Companies are refusing to update their router operating systems even though they contain known vulnerabilities, leaving their network full of security holes, according to Cisco's top security exec.

Companies are refusing to update their router operating systems even though they contain known vulnerabilities, which leaves their network full of security holes, according to Cisco's top security exec.

"The fragile nature of our networks are at an all-time high," said John Stewart, chief security officer of Cisco, in his day two keynote at the AusCERT 2008 security conference on the Gold Coast.

Stewart claims that many of Cisco's customers are still running Internetwork Operating System (IOS) version 10.3, which was released on 13 April 1995. The current release is version 12.4.

Over the past few years, a number of serious vulnerabilities have been discovered in older versions of IOS. In 2005, AusCERT issued an alert to its members warning of serious flaws in IOS and recommended they upgrade their router operating system immediately.
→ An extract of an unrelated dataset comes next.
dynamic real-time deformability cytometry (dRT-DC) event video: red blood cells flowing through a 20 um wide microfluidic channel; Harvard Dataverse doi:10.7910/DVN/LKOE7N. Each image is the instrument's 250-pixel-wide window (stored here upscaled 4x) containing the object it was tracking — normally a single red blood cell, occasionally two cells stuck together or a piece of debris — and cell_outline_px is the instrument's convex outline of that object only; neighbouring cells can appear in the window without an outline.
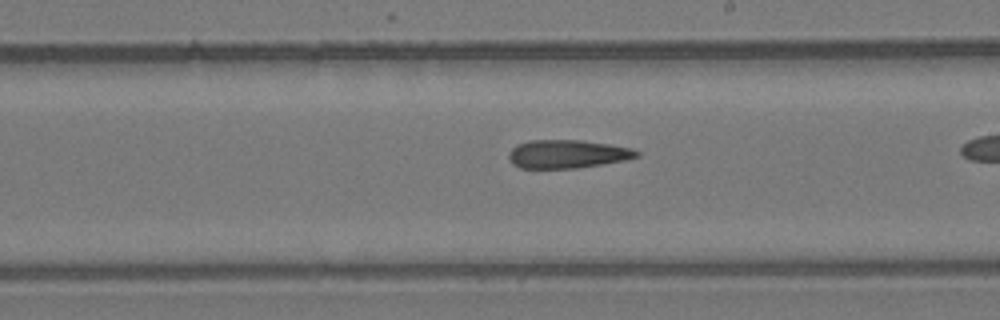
{"species": "common noctule bat (a hibernating species)", "species_latin": "Nyctalus noctula", "temperature_condition": "room temperature", "stored_images_in_passage": 37, "camera_frame_rate_fps": 3000, "um_per_image_px": 0.085, "animal": {"sex": "female", "body_mass_g": 24.6, "forearm_length_mm": 56.2}, "frame": {"image": 1, "passage_image": 27, "time_ms": 8.667, "image_size_px": [1000, 320], "cell_outline_px": [[640, 156], [624, 160], [576, 168], [520, 168], [512, 164], [508, 156], [508, 152], [516, 144], [528, 140], [580, 140], [608, 144], [632, 148], [640, 152]], "centroid_in_image_um": [48.19, 13.08], "position_along_channel_um": 240.8, "area_um2": 21.15}}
Stewart said these warnings are falling on deaf ears.

"I can give them the list of known vulnerabilities, but customers still don't want to touch it because it's working ... I think there's a certain level of 'well it's working, don't touch it, because it's fragile, it might break'. I understand that, however I don't find it acceptable," he said.

The problem is nothing new. In 2005, Stewart told ZDNet.com.au that Cisco customers had a "hygiene problem" because they were failing to update their router OS.

"When you actually tell your customers they have hygiene problems, then that's not exactly going over very well. But the key point I wanted to bring up again, is that network infrastructure is rarely upgraded," said Stewart today.